- **O que fazer**:
1. Diga se cada afirmação concorda com o trecho sobre o ofício do escritor, respondendo sim ou não e citando as palavras do trecho que decidem. (a) Quem fala no trecho sempre se sentiu inclinado a pensar a literatura antes de escrever. (b) Quem fala no trecho largou a ficção para se dedicar só ao estudo da literatura. (c) Com o tempo, quem fala no trecho concluiu que ficção e estudo eram ofícios diferentes.
2. Reúna todas as linhas das entradas que contêm a palavra "blue". Maiúsculas e minúsculas contam.

Todo escritor está pensando seu ofício. Cada romance guarda em si em alguma medida uma teoria própria do romance, se apresenta como uma proposta estética, uma forma que vai ser assimilada tanto vivencial quanto teoricamente pelo leitor. Isso está por toda parte, mas eu mesmo sempre me vi muito propenso a pensar a literatura antes de escrever. Em algum momento defini que seria escritor, mas sempre vivi uma série de obstáculos, travas, que me levavam a estudar literatura. Achava que a melhor maneira de me aproximar do ofício era conhecer intimamente os dramas de outros escritores. Então me pus a construir duas carreiras simultâneas, me dividindo entre a ficção e o estudo da literatura, mas aos poucos fui me dando conta de que ambas eram o mesmo ofício, a mesma preocupação, o mesmo olhar, com duas maneiras distintas de expressar, e às vezes nem tão distintas assim. Sem dúvida, esse trabalho, que foi o mais sistemático e completo possível que eu pude fazer com a forma do romance, que é a que mais tem me interessado literariamente, com certeza vai guardar alguma relação com tudo o que eu vier a escrever no futuro.

- **Entradas fornecidas**:
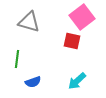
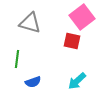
gray triangle: moved 1 px right, 1 px down
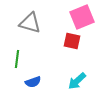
pink square: rotated 15 degrees clockwise
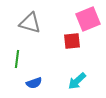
pink square: moved 6 px right, 2 px down
red square: rotated 18 degrees counterclockwise
blue semicircle: moved 1 px right, 1 px down
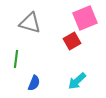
pink square: moved 3 px left, 1 px up
red square: rotated 24 degrees counterclockwise
green line: moved 1 px left
blue semicircle: rotated 49 degrees counterclockwise
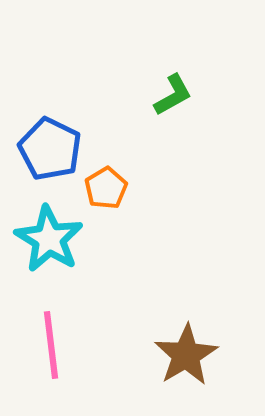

- **Respostas em ordem**:
1.
(a) Sim: "eu mesmo sempre me vi muito propenso a pensar a literatura antes de escrever"
(b) Não: "me pus a construir duas carreiras simultâneas, me dividindo entre a ficção e o estudo da literatura"
(c) Não: "fui me dando conta de que ambas eram o mesmo ofício"

2.
blue semicircle: moved 1 px right, 1 px down
blue semicircle: rotated 49 degrees counterclockwise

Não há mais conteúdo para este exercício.